### Page text
Garner, more than 6 feet tall and weighing more than 300 pounds, and an asthmatic, was finally subdued, his breathing labored.

He was apparently still alive when the EMT workers arrived, but other than feel to see if he still had a pulse, they did nothing to assist him. Garner could have possibly been saved if he had been placed in an upright position, claimed Dr. Cyril Wecht, a noted pathologist. “You want to position him in a way to facilitate breathing,” Wecht told the press.

Police Commissioner Bill Bratton, at a press conference last Friday, said that Garner was taken from the scene in an ambulance and died upon arrival at the Staten Island Hospital, a victim of cardiac arrest.

Garner is the latest victim of an apparent chokehold and, according to the Civilian Complaint Review Board, there have been more than a thousand such reports since 2009, but only nine have been substantiated, and only one resulted in punitive measures being ordered.

Those four EMT workers have been placed on modified duty with a suspension of pay.

Two of the NYPD officers are now on desk assignment, with Pantaleo stripped of his badge and gun pending further investigation.

Early reports from the medical examiner indicate that Garner did not suffer any trauma to his trachea or windpipe. Even so, the forcible takedown of a man suffering from obesity, asthma and possibly heart disease could have been enough to induce a heart attack.

### Problem A
Reproduce the Garner article word for word from "Garner is the" up to and including "suspension of pay.".
### Problem B
In the Garner article, how many of the chokehold reports made since 2009 were substantiated, according to the Civilian Complaint Review Board?
The entries that come after the Garner article have nothing to do with it.

### Given data
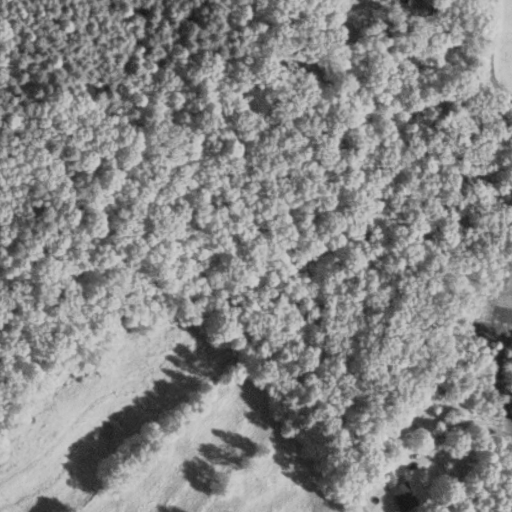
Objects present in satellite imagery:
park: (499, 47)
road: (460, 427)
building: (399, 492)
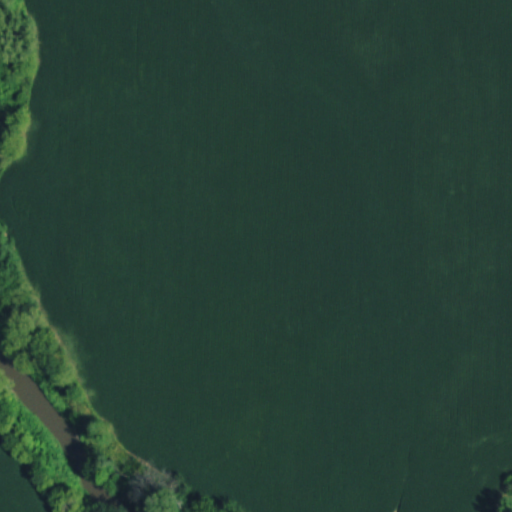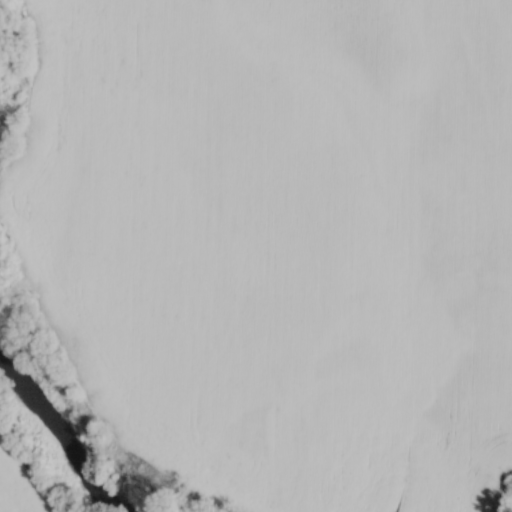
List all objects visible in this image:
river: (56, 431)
==
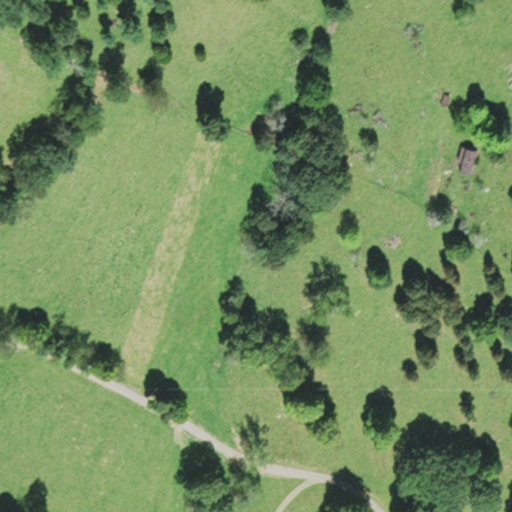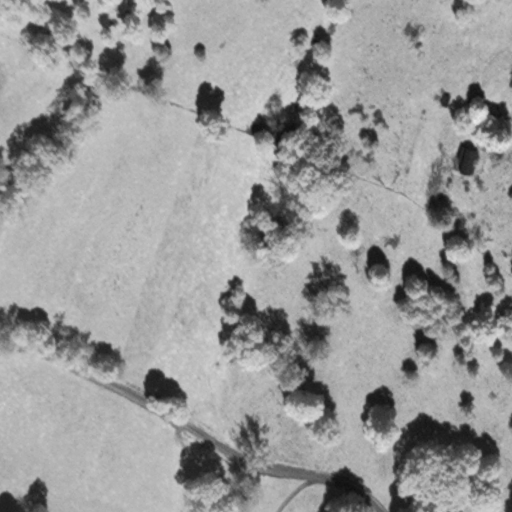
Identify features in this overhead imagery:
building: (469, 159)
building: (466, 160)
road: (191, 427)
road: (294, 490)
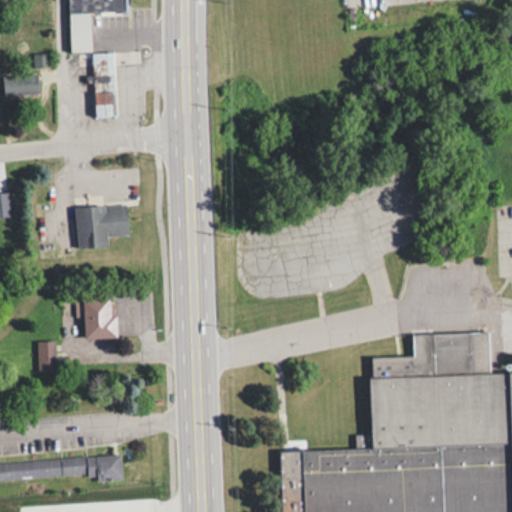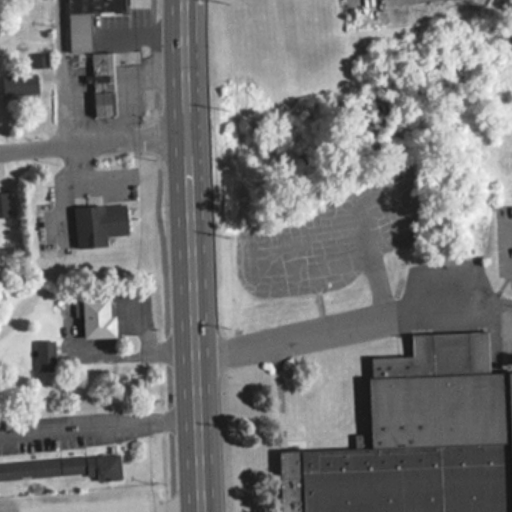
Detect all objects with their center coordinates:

### Task solution A
Garner is the latest victim of an apparent chokehold and, according to the Civilian Complaint Review Board, there have been more than a thousand such reports since 2009, but only nine have been substantiated, and only one resulted in punitive measures being ordered.

Those four EMT workers have been placed on modified duty with a suspension of pay.

### Task solution B
Only nine were substantiated.